##### SUPPLIED ENTRIES

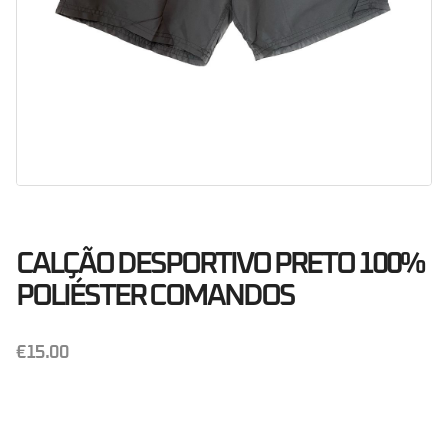
CALÇÃO DESPORTIVO PRETO 100%
POLIÉSTER COMANDOS
€
15.00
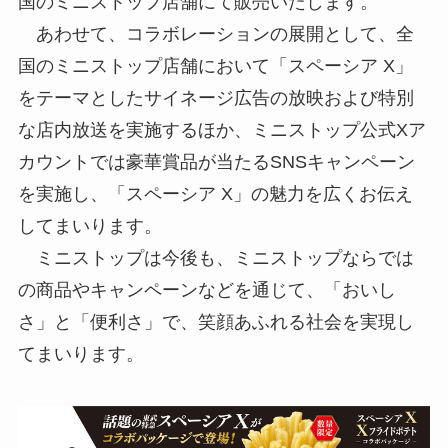
国のミニストップ店舗にて販売いたします。
あわせて、コラボレーションの展開として、全
国のミニストップ店舗において「スペーシア X」
をテーマとしたサイネージ広告の放映および特別
な店内放送を実施するほか、ミニストップ公式Xア
カウントでは豪華賞品が当たるSNSキャンペーン
を実施し、「スペーシア X」の魅力を広くお伝え
してまいります。
ミニストップは今後も、ミニストップならでは
の商品やキャンペーンなどを通じて、「おいし
さ」と「便利さ」で、笑顔あふれる社会を実現し
てまいります。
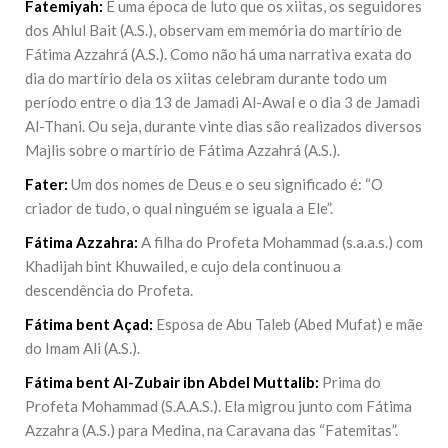
Fatemiyah:
É uma época de luto que os xiitas, os seguidores
dos Ahlul Bait (A.S.), observam em memória do martírio de
Fátima Azzahrá (A.S.). Como não há uma narrativa exata do
dia do martírio dela os xiitas celebram durante todo um
período entre o dia 13 de Jamadi Al-Awal e o dia 3 de Jamadi
Al-Thani. Ou seja, durante vinte dias são realizados diversos
Majlis sobre o martírio de Fátima Azzahrá (A.S.).
Fater:
Um dos nomes de Deus e o seu significado é: “O
criador de tudo, o qual ninguém se iguala a Ele”.
Fátima Azzahra:
A filha do Profeta Mohammad (
s.a.a.s.
) com
Khadijah bint Khuwailed, e cujo dela continuou a
descendência do Profeta.
Fátima bent Açad:
Esposa de Abu Taleb (Abed Mufat) e mãe
do Imam Ali (A.S.).
Fátima bent Al-Zubair ibn Abdel Muttalib:
Prima do
Profeta Mohammad (S.A.A.S.). Ela migrou junto com Fátima
Azzahra (A.S.) para Medina, na Caravana das “Fatemitas”.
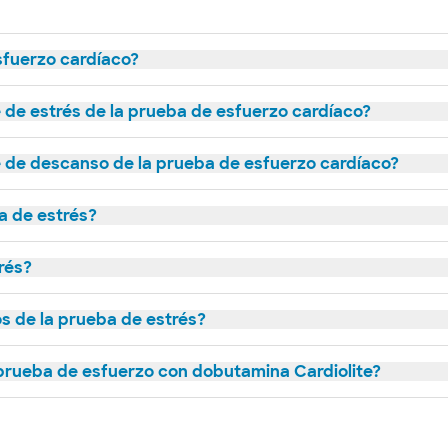
sfuerzo cardíaco?
e de estrés de la prueba de esfuerzo cardíaco?
te de descanso de la prueba de esfuerzo cardíaco?
a de estrés?
rés?
os de la prueba de estrés?
 prueba de esfuerzo con dobutamina Cardiolite?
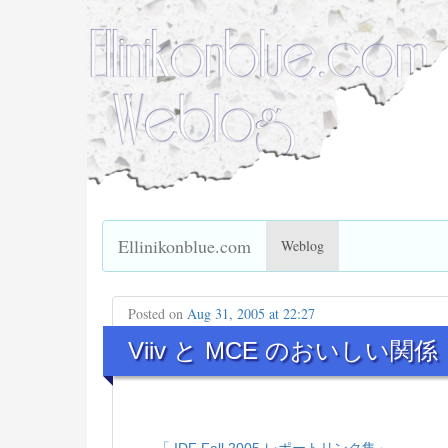
Ellinikonblue.com
Weblog
Posted on
Aug 31, 2005 at 22:27
Viiv と MCE のおいしい関係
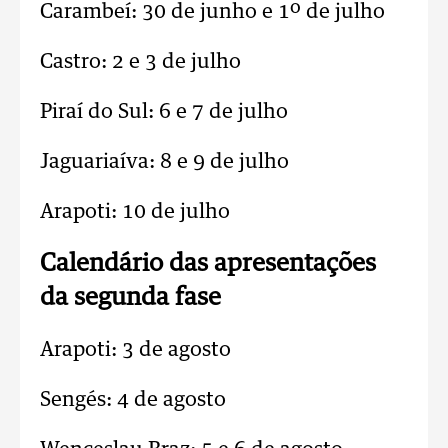
Carambeí: 30 de junho e 1º de julho
Castro: 2 e 3 de julho
Piraí do Sul: 6 e 7 de julho
Jaguariaíva: 8 e 9 de julho
Arapoti: 10 de julho
Calendário das apresentações
da segunda fase
Arapoti: 3 de agosto
Sengés: 4 de agosto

##########

TASK ITEM: Select and copy each line from the data that includes the word "prueba".

ANSWER FOR THIS EXERCISE:
e de estrés de la prueba de esfuerzo cardíaco?
te de descanso de la prueba de esfuerzo cardíaco?
os de la prueba de estrés?
 prueba de esfuerzo con dobutamina Cardiolite?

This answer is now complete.